<>Sixty-nine years ago in Frankfurt, my husband’s grandparents pleaded with Bernard, their youngest and dearest son, to flee to England with them. It was right after Kristallnacht, “The Night of Broken Glass” when thousands of Jewish homes and Jewish shops were ransacked throughout Germany. Jews were beaten to death and 30,000 were rounded up and taken to Concnetration Camps.
<>But Bernard, at 16, refused to go. Instead, he joined the Resistance and went to Holland where he couldn’t even know the language. After managing to do all he could to thrwart the Nazis over the next year, he was captured and sent to Auschwitz.

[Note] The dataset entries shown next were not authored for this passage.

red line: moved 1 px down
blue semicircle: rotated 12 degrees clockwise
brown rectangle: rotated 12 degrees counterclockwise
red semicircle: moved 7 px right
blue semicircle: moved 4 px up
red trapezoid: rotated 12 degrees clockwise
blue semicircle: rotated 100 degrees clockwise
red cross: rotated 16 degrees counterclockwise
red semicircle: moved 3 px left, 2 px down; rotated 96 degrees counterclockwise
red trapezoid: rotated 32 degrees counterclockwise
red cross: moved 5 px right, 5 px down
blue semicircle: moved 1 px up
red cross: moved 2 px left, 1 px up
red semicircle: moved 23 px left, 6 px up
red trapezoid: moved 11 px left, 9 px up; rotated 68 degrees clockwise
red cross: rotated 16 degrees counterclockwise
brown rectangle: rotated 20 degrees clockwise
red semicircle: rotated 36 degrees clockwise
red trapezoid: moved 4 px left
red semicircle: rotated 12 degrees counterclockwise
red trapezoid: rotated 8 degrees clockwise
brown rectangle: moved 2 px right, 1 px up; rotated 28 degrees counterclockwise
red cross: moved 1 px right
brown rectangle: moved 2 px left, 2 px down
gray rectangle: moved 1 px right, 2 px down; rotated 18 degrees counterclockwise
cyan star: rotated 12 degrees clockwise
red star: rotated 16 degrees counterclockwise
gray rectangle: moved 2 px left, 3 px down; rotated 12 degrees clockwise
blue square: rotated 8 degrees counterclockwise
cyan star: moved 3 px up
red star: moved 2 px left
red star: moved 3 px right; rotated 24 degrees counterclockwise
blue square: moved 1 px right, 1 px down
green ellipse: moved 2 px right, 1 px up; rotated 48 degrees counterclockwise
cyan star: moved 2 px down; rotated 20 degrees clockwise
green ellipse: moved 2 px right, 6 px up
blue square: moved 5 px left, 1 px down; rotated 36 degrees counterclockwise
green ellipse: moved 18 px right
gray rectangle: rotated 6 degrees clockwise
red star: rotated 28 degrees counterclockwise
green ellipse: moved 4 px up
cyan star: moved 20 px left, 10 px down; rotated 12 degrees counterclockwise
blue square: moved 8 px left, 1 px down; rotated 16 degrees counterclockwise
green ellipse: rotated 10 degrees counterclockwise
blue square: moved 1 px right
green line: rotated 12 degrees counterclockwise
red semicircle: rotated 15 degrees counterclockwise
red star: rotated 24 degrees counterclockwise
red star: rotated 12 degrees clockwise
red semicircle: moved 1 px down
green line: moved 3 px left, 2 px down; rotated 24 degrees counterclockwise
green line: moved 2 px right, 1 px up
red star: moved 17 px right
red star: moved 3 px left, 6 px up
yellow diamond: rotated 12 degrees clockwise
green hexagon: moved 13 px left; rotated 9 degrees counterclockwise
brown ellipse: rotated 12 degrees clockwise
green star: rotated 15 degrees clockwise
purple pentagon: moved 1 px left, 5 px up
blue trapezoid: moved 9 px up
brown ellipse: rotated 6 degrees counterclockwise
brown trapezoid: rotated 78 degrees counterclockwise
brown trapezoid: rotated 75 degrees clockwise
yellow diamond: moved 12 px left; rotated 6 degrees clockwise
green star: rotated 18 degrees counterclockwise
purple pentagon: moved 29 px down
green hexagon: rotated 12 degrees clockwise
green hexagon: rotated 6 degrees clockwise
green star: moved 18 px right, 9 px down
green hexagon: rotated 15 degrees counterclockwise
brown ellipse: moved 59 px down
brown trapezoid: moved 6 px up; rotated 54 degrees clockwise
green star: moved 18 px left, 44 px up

<>With communications being what they were back then, everyone in the family thought that Bernard was dead. And then, a year after the war was over, someone found Bernard in a hospital in Amsterdam. He was bedridden and in a full body cast. Besides broken bones he’d gotten from hard labor and beatings, he had been used as a guinea pig for medical experiments. Dr. Mengeles’had injected Bernard with parasites and removed his kidney without anesthesia. But in the hospital in Amsterdam, Bernard had figured out a system of mirrors placed exactly so that he could read a book that he could not yet hold. This enabled him to study engineering and fulfill his new dream of imigrating to Israel.
<>When an article was published about me in a Belgian Magazine, on an outside chance, I asked Bernard if he could translate it from Dutch to English. He’s eighty-six now. But with the aid of a dictionary and the pigeon Dutch, a street language that he’d learned in the year he’d spent with in the Resistance in Amsterdam when he was a teenager, he did a farily readable translation, unfazed by such words as “sublunary.”